Despite the changes in society’s norms, as well as the federal legalization of same-sex marriages, the Illinois Supreme Court is still standing by a 1979 ruling regarding the rights of unmarried domestic partners when it comes to any property their former partner owns.
In Hewitt v. Hewitt, the Court had to decide whether or not Illinois marital laws applied to a couple who had lived together as husband and wife but who were never legally married. The couple, who had three children together, lived in a “family-like relationship” from 1960 to 1975. When they split, the woman (the plaintiff) filed for divorce, which was eventually dismissed based on the fact that no legal marriage license was ever obtained, nor did the couple ever have any kind of marriage ceremony.

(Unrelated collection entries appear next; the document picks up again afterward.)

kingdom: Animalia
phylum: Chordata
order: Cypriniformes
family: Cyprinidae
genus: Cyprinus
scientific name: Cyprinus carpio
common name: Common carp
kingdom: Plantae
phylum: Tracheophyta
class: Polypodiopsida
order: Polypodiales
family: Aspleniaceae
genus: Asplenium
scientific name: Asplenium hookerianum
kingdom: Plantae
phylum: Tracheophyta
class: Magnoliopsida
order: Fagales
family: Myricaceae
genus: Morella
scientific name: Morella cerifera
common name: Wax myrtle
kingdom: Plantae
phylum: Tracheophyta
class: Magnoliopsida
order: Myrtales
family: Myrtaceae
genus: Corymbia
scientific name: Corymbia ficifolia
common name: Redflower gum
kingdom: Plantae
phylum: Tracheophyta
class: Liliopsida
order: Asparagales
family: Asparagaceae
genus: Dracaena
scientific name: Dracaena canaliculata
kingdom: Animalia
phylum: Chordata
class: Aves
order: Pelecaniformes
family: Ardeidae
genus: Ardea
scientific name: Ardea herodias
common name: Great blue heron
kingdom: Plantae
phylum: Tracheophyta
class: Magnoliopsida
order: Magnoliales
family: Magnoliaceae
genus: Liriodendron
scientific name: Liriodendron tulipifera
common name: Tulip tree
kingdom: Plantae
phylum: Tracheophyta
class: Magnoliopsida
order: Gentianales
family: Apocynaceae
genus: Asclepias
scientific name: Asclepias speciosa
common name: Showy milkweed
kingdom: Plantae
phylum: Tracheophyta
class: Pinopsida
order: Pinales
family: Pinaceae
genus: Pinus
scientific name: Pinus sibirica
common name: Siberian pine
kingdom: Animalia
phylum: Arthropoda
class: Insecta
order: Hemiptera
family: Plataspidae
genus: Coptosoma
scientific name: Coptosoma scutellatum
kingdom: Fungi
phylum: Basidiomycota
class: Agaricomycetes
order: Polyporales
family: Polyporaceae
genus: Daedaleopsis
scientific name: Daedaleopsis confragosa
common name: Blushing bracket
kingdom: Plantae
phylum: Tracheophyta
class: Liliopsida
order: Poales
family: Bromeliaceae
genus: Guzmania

Since the man (the defendant) did not contest paternity of the children, any issue of child custody and/or support was covered under the state’s Paternity Act. The court instructed the plaintiff to file specific motions of what she was seeking regarding property and assets owned by the defendant. The lower court ruled against the plaintiff, but that decision was overturned by the Appellate Court, which ruled in her favor. That decision, however, was overturned by the Illinois Supreme Court, who ruled that the woman was not entitled to any of the man’s property or assets, despite living together for 15 years, based on a “policy of discouraging cohabitation between unmarried parties and disfavoring nonmarital children.”